Take d-beat defenders Tragedy, who, while unarguably are one of the most dedicated and honest practitioners of a 30-year-old style that prizes integrity and DIY over the increasingly mainstream trappings of the current punk and metal business world, also tend to pop off at the mouth about the evils of technology and how it will strangle civilization and the planet. But somehow that ludditism doesn’t extend to electric guitars, recording studios, and CD pressing plants. Just sayin’.
Madrid’s Looking For and Answer, ideological kindred to Cattle Decapitation, suffer from the same conundrum with their “Animal Liberation, Human Extinction” motto. If you’re serious, I say extinction begins at home, so lead by example and step in front of a bus.
Luckily, these grindcore conquistadors, featuring members of Denak and Unsane Crisis, have yet to go gently into that good night, because their latest 29-minute platter of Terrorizer-basted bunny hugger metal is a meaty slab of medium rare grind.
Lopping off the obligatory intro/outro of squealing pigs being led to the slaughter, Looking for an Answer rage against the impending Perdición Mundial through 17 songs of breathless, rampaging, grindy goodness.
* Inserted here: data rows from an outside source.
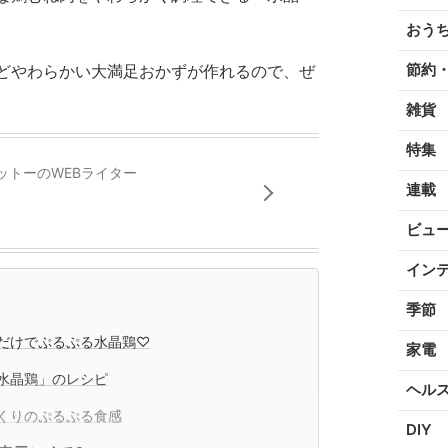
おう
節約
どやわらかい大満足おかずが作れるので、ぜ
雑貨
特集
ットーのWEBライター
連載
ビュ
イン
季節
だけでぷるぷる水晶鶏♡
家電
水晶鶏」のレシピ
ヘル
くりのぷるぷる食感
DIY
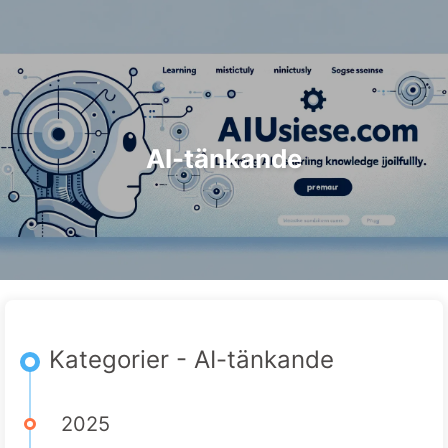
Sök
Hem
Arkiv
Taggar
Kategorier
Vägen till AI-transformation
Länkar
Om oss
🇸🇪 Svenska
AI-tänkande
Kategorier - AI-tänkande
2025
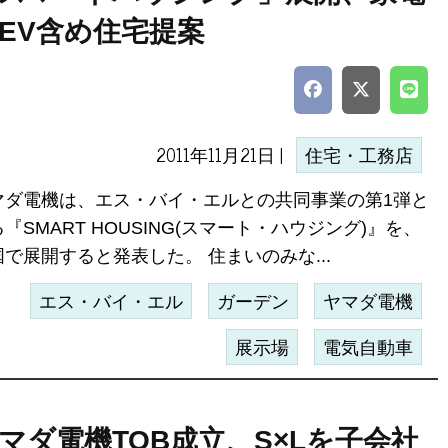
EV含め住宅提案
2011年11月21日 |
住宅・工務店
マダ電機は、エス・バイ・エルとの共同事業の第1弾と
『SMART HOUSING(スマート・ハウジング)』を、
で展開すると発表した。 住まいのみな...
エス・バイ・エル
ガーデン
ヤマダ電機
展示場
電気自動車
マダ電機TOB成立、S×Lを子会社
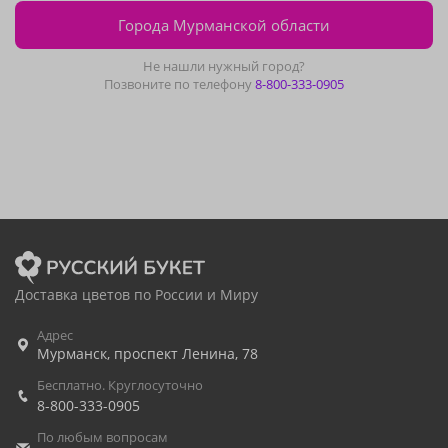
Города Мурманской области
Не нашли нужный город?
Позвоните по телефону
8-800-333-0905
Доставка цветов по России и Миру
Адрес
Мурманск
,
проспект Ленина, 78
Бесплатно. Круглосуточно
8-800-333-0905
По любым вопросам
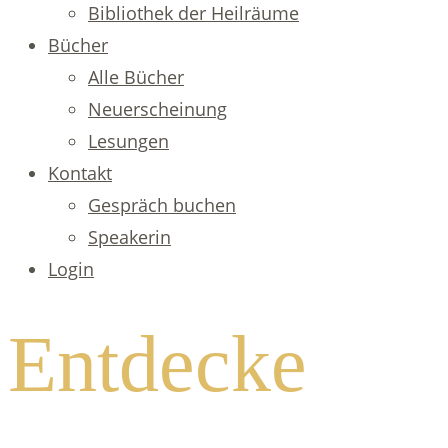
Bibliothek der Heilräume
Bücher
Alle Bücher
Neuerscheinung
Lesungen
Kontakt
Gespräch buchen
Speakerin
Login
Entdecke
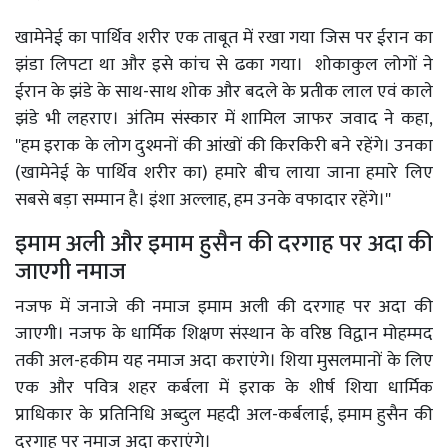
खामेनेई का पार्थिव शरीर एक ताबूत में रखा गया जिस पर ईरान का
झंडा लिपटा था और इसे कांच से ढका गया। शोकाकुल लोगों ने
ईरान के झंडे के साथ-साथ शोक और बदले के प्रतीक लाल एवं काले
झंडे भी लहराए। अंतिम संस्कार में शामिल जाफर जवाद ने कहा,
''हम इराक के लोग दुश्मनों की आंखों की किरकिरी बने रहेंगे। उनका
(खामेनेई के पार्थिव शरीर का) हमारे बीच लाया जाना हमारे लिए
सबसे बड़ा सम्मान है। इंशा अल्लाह, हम उनके वफादार रहेंगे।''
इमाम अली और इमाम हुसैन की दरगाह पर अदा की
जाएगी नमाज
नजफ में जनाजे की नमाज इमाम अली की दरगाह पर अदा की
जाएगी। नजफ के धार्मिक शिक्षण संस्थान के वरिष्ठ विद्वान मोहम्मद
तकी अल-हकीम यह नमाज अदा कराएंगे। शिया मुसलमानों के लिए
एक और पवित्र शहर कर्बला में इराक के शीर्ष शिया धार्मिक
प्राधिकार के प्रतिनिधि अब्दुल महदी अल-कर्बलाई, इमाम हुसैन की
दरगाह पर नमाज अदा कराएंगे।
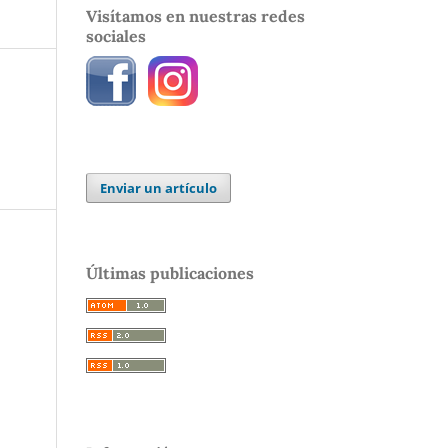
Visítamos en nuestras redes
sociales
Enviar un artículo
Últimas publicaciones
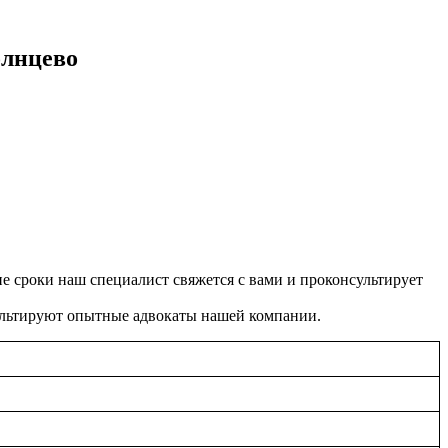
олнцево
ие сроки наш специалист свяжется с вами и проконсультирует
сультируют опытные адвокаты нашей компании.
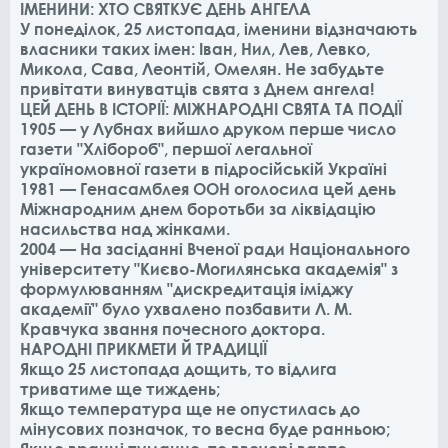
ІМЕНИНИ: ХТО СВЯТКУЄ ДЕНЬ АНГЕЛА
У понеділок, 25 листопада, іменини відзначають
власники таких імен: Іван, Нил, Лев, Левко,
Микола, Сава, Леонтій, Омелян. Не забудьте
привітати винуватців свята з Днем ангела!
ЦЕЙ ДЕНЬ В ІСТОРІЇ: МІЖНАРОДНІ СВЯТА ТА ПОДІЇ
1905 — у Лубнах вийшло друком перше число
газети "Хлібороб", першої легальної
україномовної газети в підросійській Україні
1981 — Генасамблея ООН оголосила цей день
Міжнародним днем боротьби за ліквідацію
насильства над жінками.
2004 — На засіданні Вченої ради Національного
університету "Києво-Могилянська академія" з
формулюванням "дискредитація іміджу
академії" було ухвалено позбавити Л. М.
Кравчука звання почесного доктора.
НАРОДНІ ПРИКМЕТИ Й ТРАДИЦІЇ
Якщо 25 листопада дощить, то відлига
триватиме ще тиждень;
Якщо температура ще не опустилась до
мінусових позначок, то весна буде ранньою;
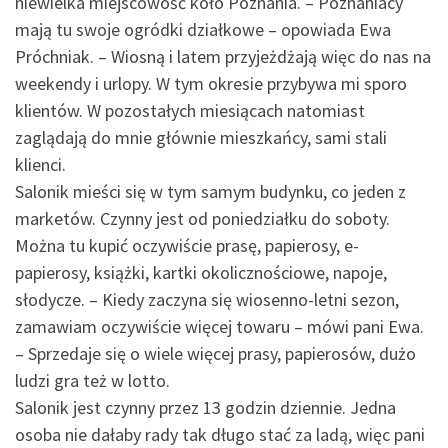
niewielka miejscowość koło Poznania. – Poznaniacy
mają tu swoje ogródki działkowe – opowiada Ewa
Próchniak. – Wiosną i latem przyjeżdżają więc do nas na
weekendy i urlopy. W tym okresie przybywa mi sporo
klientów. W pozostałych miesiącach natomiast
zaglądają do mnie głównie mieszkańcy, sami stali
klienci.
Salonik mieści się w tym samym budynku, co jeden z
marketów. Czynny jest od poniedziałku do soboty.
Można tu kupić oczywiście prasę, papierosy, e-
papierosy, książki, kartki okolicznościowe, napoje,
słodycze. – Kiedy zaczyna się wiosenno-letni sezon,
zamawiam oczywiście więcej towaru – mówi pani Ewa.
– Sprzedaje się o wiele więcej prasy, papierosów, dużo
ludzi gra też w lotto.
Salonik jest czynny przez 13 godzin dziennie. Jedna
osoba nie dałaby rady tak długo stać za ladą, więc pani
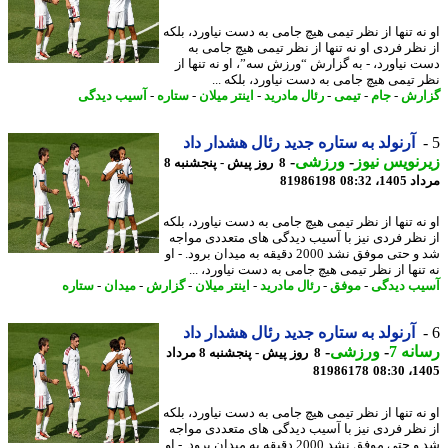
نه تنها از نظر تیمی هیچ جامی به دست نیاورد، بلکه
نظر فردی او نه تنها از نظر تیمی هیچ جامی به
 نیاورد، - به گزارش “ورزش سه”، او نه تنها از
 تیمی هیچ جامی به دست نیاورد، بلکه ...
رش
-
جام
-
تیمی
-
رئال مادرید
-
اینتر میلان
-
ستاره
-
آسیب دیدگی
آرنولد به ستاره جدید رئال هشدار داد
نویس نیوز
-
ورزشی
-
8 روز پیش - پنجشنبه 8
1، 08:32
81986198
نه تنها از نظر تیمی هیچ جامی به دست نیاورد، بلکه
نظر فردی نیز با آسیب دیدگی های متعددی مواجه
شد و حتی موفق نشد 2000 دقیقه به میدان برود. - او
تنها از نظر تیمی هیچ جامی به دست نیاورد، ...
ب دیدگی
-
موفق
-
رئال مادرید
-
اینتر میلان
-
گزارش
-
میدان
-
ستاره
آرنولد به ستاره جدید رئال هشدار داد
نه 7
-
ورزشی
-
8 روز پیش - پنجشنبه 8 مرداد
81986178
1405
نه تنها از نظر تیمی هیچ جامی به دست نیاورد، بلکه
نظر فردی نیز با آسیب دیدگی های متعددی مواجه
شد و حتی موفق نشد 2000 دقیقه به میدان برود. - او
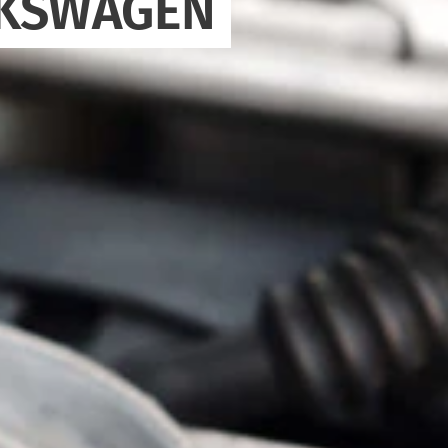
OLKSWAGEN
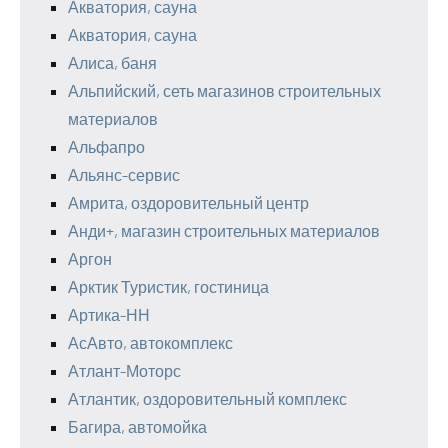
Акватория, сауна
Акватория, сауна
Алиса, баня
Альпийский, сеть магазинов строительных
материалов
Альфапро
Альянс-сервис
Амрита, оздоровительный центр
Анди+, магазин строительных материалов
Аргон
Арктик Туристик, гостиница
Артика-НН
АсАвто, автокомплекс
Атлант-Моторс
Атлантик, оздоровительный комплекс
Багира, автомойка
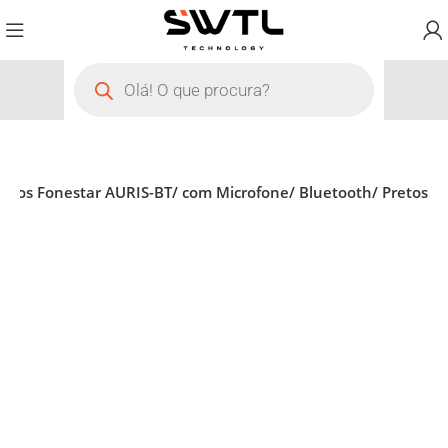
 fios Fonestar AURIS-BT/ com Microfone/ Bluetooth/ Pretos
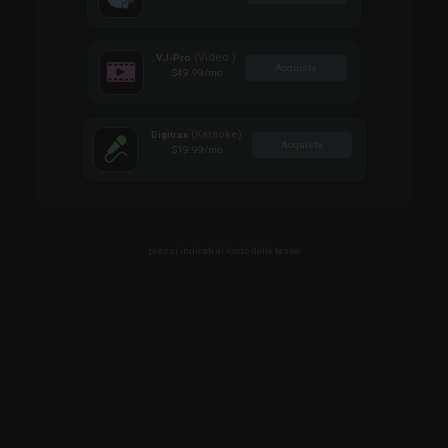
(Video )
VJ-Pro
Acquista
$49.99
/mo
(Karaoke)
Digitrax
Acquista
$19.99
/mo
prezzi indicati al lordo delle tasse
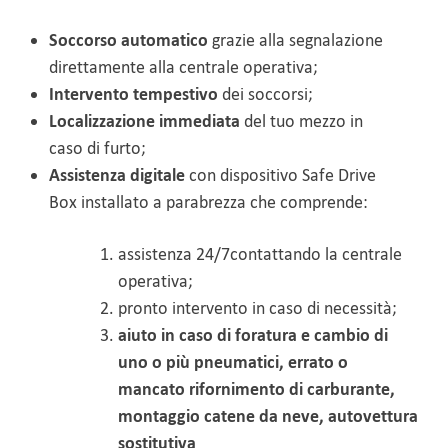
Soccorso
automatico
grazie alla segnalazione
direttamente alla centrale operativa;
Intervento tempestivo
dei soccorsi;
Localizzazione immediata
del tuo mezzo in
caso di furto;
Assistenza digitale
con dispositivo Safe Drive
Box installato a parabrezza che comprende:
assistenza 24/7contattando la centrale
operativa;
pronto intervento in caso di necessità;
aiuto in caso di foratura e cambio di
uno o più pneumatici, errato o
mancato rifornimento di carburante,
montaggio catene da neve,
autovettura
sostitutiva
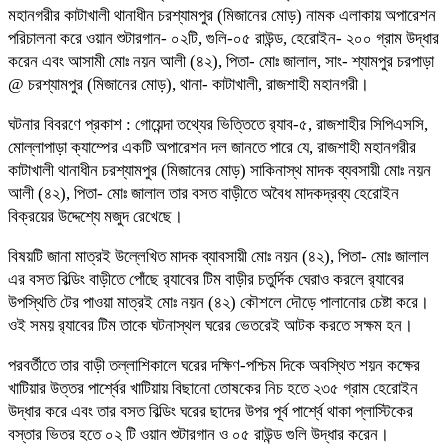
মহানগরীর কাটাখালী থানাধীন চরশ্যামপুর (মিজানের মোড়) নামক এলাকায় অপারেশন
পরিচালনা করে ওয়ান শুটারগান- ০২টি, গুলি-০৫ রাউন্ড, হেরোইন- ২০০ গ্রাম উদ্ধার
করেন এবং আসামী মোঃ নয়ন আলী (৪২), পিতা- মোঃ জালাল, সাং- শ্যামপুর চরপাড়া
@ চরশ্যামপুর (মিজানের মোড়), থানা- কাটাখালী, রাজশাহী মহানগরী।
ঘটনার বিবরণে প্রকাশ : গোয়েন্দা তথ্যের ভিত্তিতে র‍্যাব-৫, রাজশাহীর সিপিএসসি,
মোল্লাপাড়া ক্যাম্পের একটি অপারেশন দল জানতে পারে যে, রাজশাহী মহানগরীর
কাটাখালী থানাধীন চরশ্যামপুর (মিজানের মোড়) সাকিনাস্থ মাদক ব্যবসায়ী মোঃ নয়ন
আলী (৪২), পিতা- মোঃ জালাল তার বসত বাড়ীতে অবৈধ মাদকদ্রব্য হেরোইন
বিক্রয়ের উদ্দেশ্যে মজুদ রেখেছে।
বিষয়টি জানা মাত্রই উল্লেখিত মাদক ব্যাবসায়ী মোঃ নয়ন (৪২), পিতা- মোঃ জালাল
এর বসত বিল্ডিং বাড়ীতে পোঁছে র‍্যাবের টিম বাড়ীর চতুর্দিক ঘেরাও করলে র‍্যাবের
উপস্থিতি টের পাওয়া মাত্রই মোঃ নয়ন (৪২) কৌশলে দৌড়ে পালানোর চেষ্টা করে।
ওই সময় র‍্যাবের টিম তাকে ঘটনাস্থল ঘরের ভেতরেই আটক করতে সক্ষম হন।
পরবর্তীতে তার বাড়ী তল্লাশিকালে ঘরের দক্ষিণ-পশ্চিম দিকে অবস্থিত শয়ন কক্ষের
খাটিয়ার উত্তর পার্শ্বের খাটিয়ায় বিছানো তোষকের নিচ হতে ২৩৫ গ্রাম হেরোইন
উদ্ধার করে এবং তার বসত বিল্ডিং ঘরের ছাদের উপর পূর্ব পার্শ্বে থাকা প্লাস্টিকের
বস্তার ভিতর হতে ০২ টি ওয়ান শুটারগান ও ০৫ রাউন্ড গুলি উদ্ধার করেন।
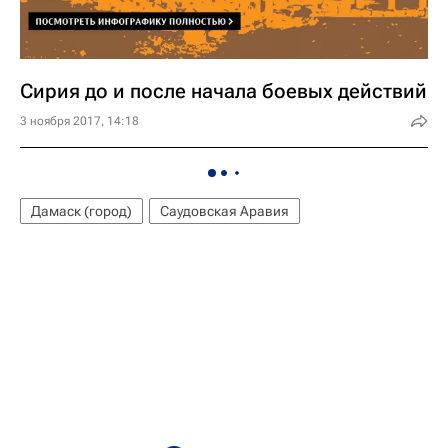
Сирия до и после начала боевых действий
3 ноября 2017, 14:18
Дамаск (город)
Саудовская Аравия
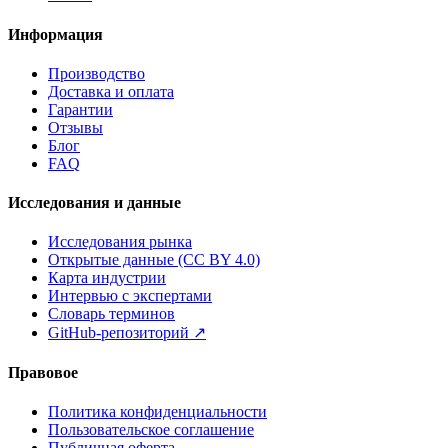
Информация
Производство
Доставка и оплата
Гарантии
Отзывы
Блог
FAQ
Исследования и данные
Исследования рынка
Открытые данные (CC BY 4.0)
Карта индустрии
Интервью с экспертами
Словарь терминов
GitHub-репозиторий
↗
Правовое
Политика конфиденциальности
Пользовательское соглашение
Публичная оферта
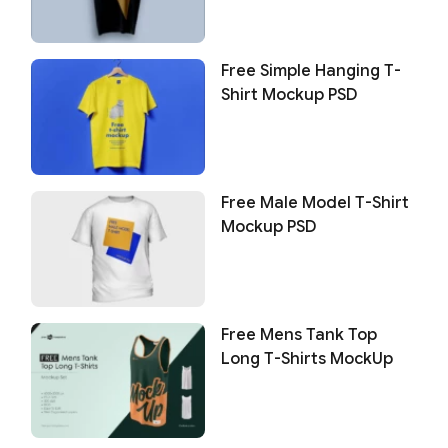
Free Simple Hanging T-
Shirt Mockup PSD
Free Male Model T-Shirt
Mockup PSD
Free Mens Tank Top
Long T-Shirts MockUp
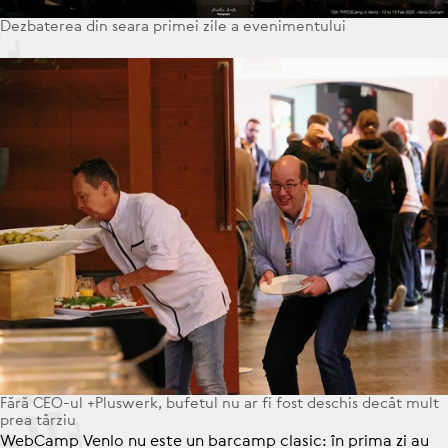
Dez­ba­te­rea din seara primei zile a eve­ni­men­tu­lui
Fără CEO-ul +Pluswerk, bufetul nu ar fi fost deschis decât mult
prea târziu
WebCamp Venlo nu este un barcamp clasic: în prima zi au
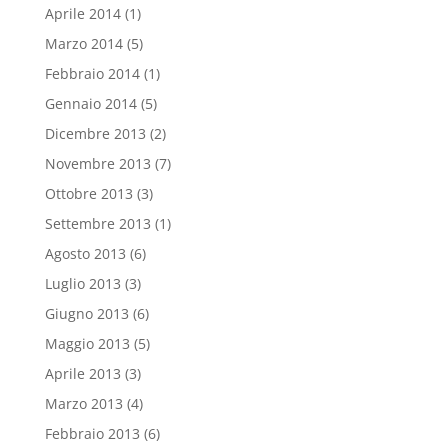
Aprile 2014
(1)
Marzo 2014
(5)
Febbraio 2014
(1)
Gennaio 2014
(5)
Dicembre 2013
(2)
Novembre 2013
(7)
Ottobre 2013
(3)
Settembre 2013
(1)
Agosto 2013
(6)
Luglio 2013
(3)
Giugno 2013
(6)
Maggio 2013
(5)
Aprile 2013
(3)
Marzo 2013
(4)
Febbraio 2013
(6)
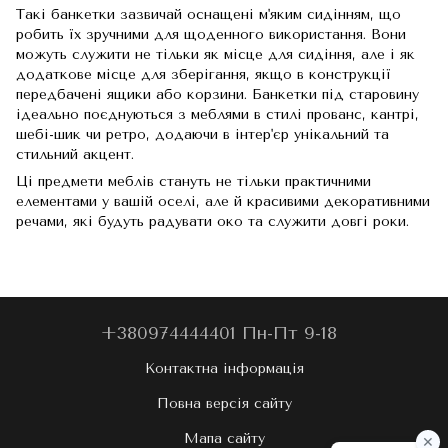
Такі банкетки зазвичай оснащені м'яким сидінням, що
робить їх зручними для щоденного використання. Вони
можуть служити не тільки як місце для сидіння, але і як
додаткове місце для зберігання, якщо в конструкції
передбачені ящики або корзини. Банкетки під старовину
ідеально поєднуються з меблями в стилі прованс, кантрі,
шебі-шик чи ретро, ​​додаючи в інтер'єр унікальний та
стильний акцент.
Ці предмети меблів стануть не тільки практичними
елементами у вашій оселі, але й красивими декоративними
речами, які будуть радувати око та служити довгі роки.
+380974444401 Пн-Пт 9-18
Контактна інформація
Повна версія сайту
Мапа сайту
Though the obligatory high/low vocal interface comes into play, frontman Inaki is perfectly content to let his gut busting grunt do the talking for most of the album, holding the screech in reserve for highlights and texture. And just in case your Espanol no es bueno, LFAA conveniently provide English translations for the rest of us.
The title track’s bass heavy battery recalls the low end crunch of crusty grind forefathers Phobia while “Cada Nacimiento es una Tragedia” and “Ruptura” chug along like early Bolt Thrower on fast forward.
Mixing Carcass’ penchant for provocation, Cattle Decapitation’s ideology and Terrorizer’s execution, Looking for an Answer have pulled together a crisply produced package of grind that would slot neatly next to Insect Warfare or ASRA in any CD collection. And if you see them at a show, don’t invite them out for a burger.